*** MATERIAL SUPPLIED
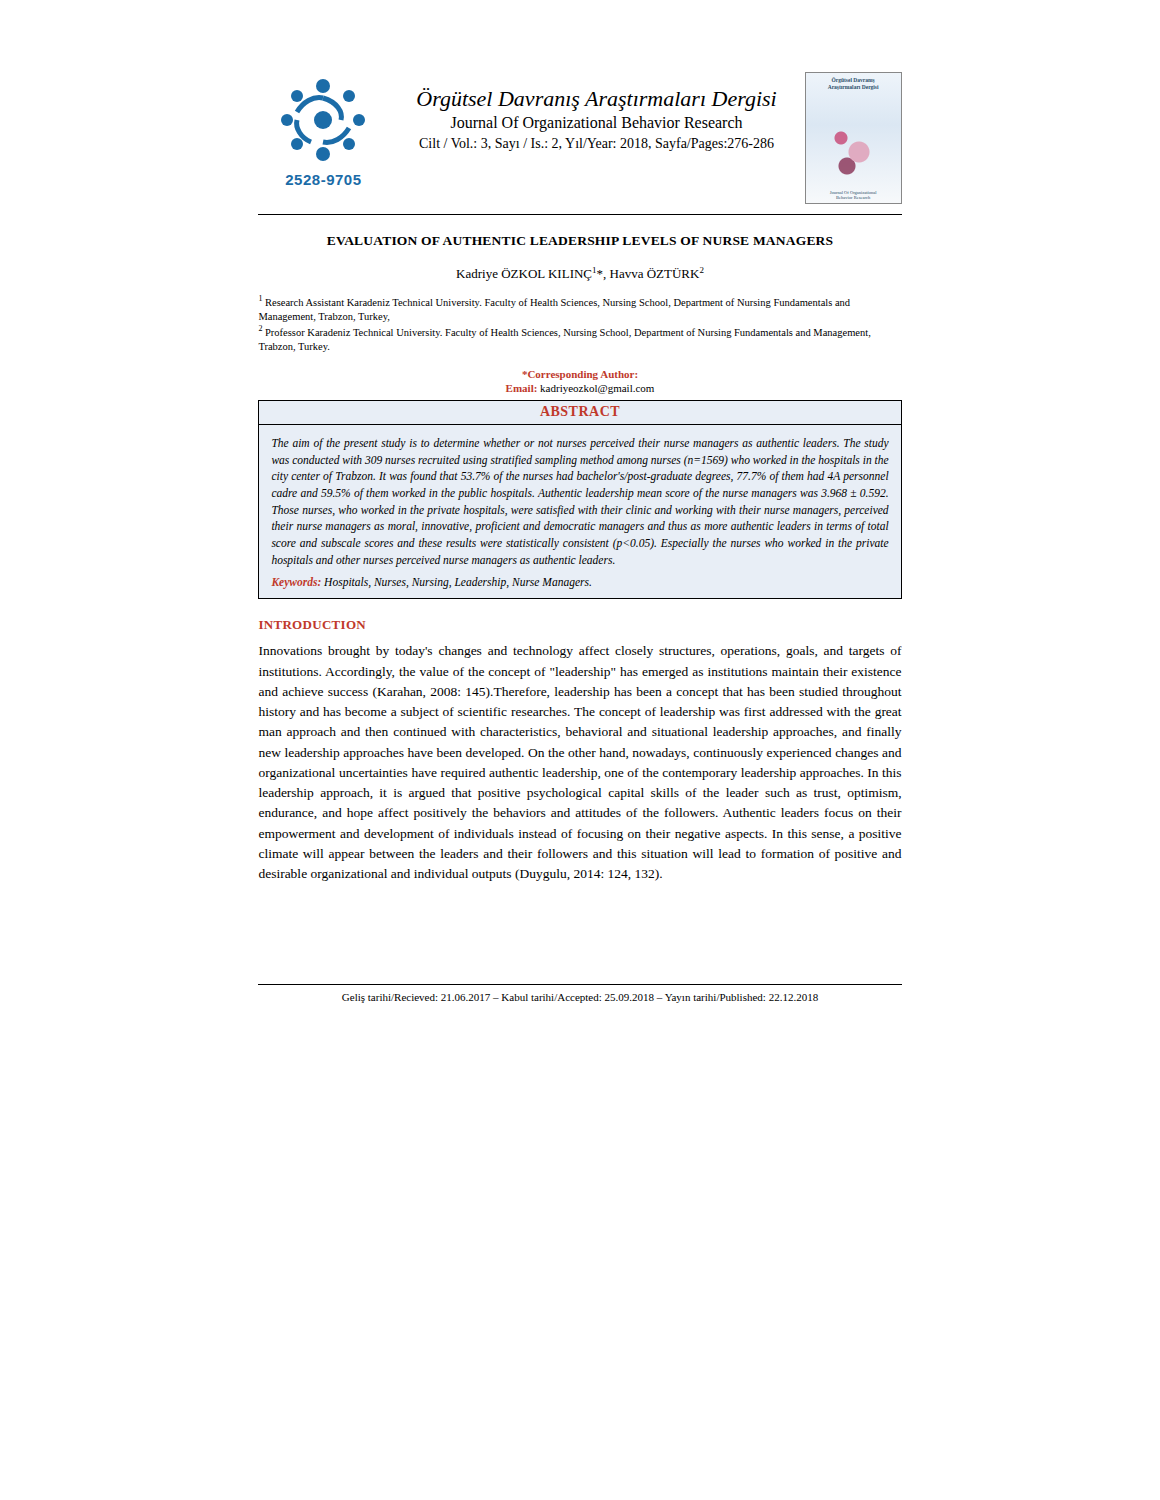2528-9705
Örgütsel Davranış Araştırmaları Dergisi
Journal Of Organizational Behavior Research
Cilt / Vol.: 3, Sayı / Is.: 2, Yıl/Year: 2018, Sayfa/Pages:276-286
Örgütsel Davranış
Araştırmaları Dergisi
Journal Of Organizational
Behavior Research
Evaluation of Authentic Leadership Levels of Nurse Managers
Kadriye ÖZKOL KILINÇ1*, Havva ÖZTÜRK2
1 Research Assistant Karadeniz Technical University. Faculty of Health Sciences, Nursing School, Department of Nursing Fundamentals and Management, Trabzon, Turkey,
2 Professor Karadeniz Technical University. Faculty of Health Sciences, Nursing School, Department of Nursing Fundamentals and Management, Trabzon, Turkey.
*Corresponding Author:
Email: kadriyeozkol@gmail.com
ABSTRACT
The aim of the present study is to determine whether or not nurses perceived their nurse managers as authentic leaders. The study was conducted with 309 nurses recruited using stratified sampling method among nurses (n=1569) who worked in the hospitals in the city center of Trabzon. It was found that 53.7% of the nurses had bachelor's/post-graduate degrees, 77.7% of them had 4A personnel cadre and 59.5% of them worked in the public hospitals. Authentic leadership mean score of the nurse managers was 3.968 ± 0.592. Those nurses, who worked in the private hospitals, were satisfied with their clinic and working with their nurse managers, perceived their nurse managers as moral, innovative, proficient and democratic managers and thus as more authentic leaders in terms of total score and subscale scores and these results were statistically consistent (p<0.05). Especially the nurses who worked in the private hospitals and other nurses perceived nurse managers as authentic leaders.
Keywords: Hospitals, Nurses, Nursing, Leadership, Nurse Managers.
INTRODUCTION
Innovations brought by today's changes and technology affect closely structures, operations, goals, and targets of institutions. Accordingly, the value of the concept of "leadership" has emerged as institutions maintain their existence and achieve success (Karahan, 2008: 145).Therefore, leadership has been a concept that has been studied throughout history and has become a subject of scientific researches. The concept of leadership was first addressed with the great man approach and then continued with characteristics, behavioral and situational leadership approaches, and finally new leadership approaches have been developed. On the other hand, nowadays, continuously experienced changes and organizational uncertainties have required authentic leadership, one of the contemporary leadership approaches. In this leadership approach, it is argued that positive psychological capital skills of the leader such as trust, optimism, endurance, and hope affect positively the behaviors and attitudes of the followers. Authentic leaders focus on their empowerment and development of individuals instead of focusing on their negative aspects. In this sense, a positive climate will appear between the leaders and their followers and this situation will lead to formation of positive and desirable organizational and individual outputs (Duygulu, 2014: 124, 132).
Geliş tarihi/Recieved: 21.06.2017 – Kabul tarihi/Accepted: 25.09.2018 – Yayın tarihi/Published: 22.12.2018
******
*** MATERIAL SUPPLIED
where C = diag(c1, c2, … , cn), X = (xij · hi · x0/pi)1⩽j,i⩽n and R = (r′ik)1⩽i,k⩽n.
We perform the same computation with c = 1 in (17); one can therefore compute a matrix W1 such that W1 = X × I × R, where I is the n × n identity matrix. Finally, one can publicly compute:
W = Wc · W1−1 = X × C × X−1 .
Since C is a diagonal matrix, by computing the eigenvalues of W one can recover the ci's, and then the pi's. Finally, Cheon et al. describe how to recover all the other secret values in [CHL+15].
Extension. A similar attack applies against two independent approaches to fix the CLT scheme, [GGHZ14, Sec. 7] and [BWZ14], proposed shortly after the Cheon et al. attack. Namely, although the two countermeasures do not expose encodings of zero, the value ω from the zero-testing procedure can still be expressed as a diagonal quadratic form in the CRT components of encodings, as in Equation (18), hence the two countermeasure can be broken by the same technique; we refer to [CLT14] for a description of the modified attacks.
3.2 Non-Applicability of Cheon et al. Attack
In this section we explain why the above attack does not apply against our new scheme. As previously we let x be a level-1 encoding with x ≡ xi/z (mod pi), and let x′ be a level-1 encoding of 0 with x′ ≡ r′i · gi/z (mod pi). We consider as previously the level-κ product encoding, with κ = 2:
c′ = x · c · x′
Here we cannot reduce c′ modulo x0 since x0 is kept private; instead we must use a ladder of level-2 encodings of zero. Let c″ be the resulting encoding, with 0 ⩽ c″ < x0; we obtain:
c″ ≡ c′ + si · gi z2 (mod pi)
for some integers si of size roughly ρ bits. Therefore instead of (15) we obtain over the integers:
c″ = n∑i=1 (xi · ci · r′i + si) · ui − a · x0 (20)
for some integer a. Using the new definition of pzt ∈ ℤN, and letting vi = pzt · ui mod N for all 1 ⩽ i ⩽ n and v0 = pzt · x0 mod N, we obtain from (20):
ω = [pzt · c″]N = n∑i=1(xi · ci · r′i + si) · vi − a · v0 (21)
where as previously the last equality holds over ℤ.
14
******
● YOUR ASSIGNMENT: Read the listing line by line, and copy each line in which the word "matrix" is found.

● ANSWER FOR THIS EXERCISE:
We perform the same computation with c = 1 in (17); one can therefore compute a matrix W1 such that W1 = X × I × R, where I is the n × n identity matrix. Finally, one can publicly compute:
Since C is a diagonal matrix, by computing the eigenvalues of W one can recover the ci's, and then the pi's. Finally, Cheon et al. describe how to recover all the other secret values in [CHL+15].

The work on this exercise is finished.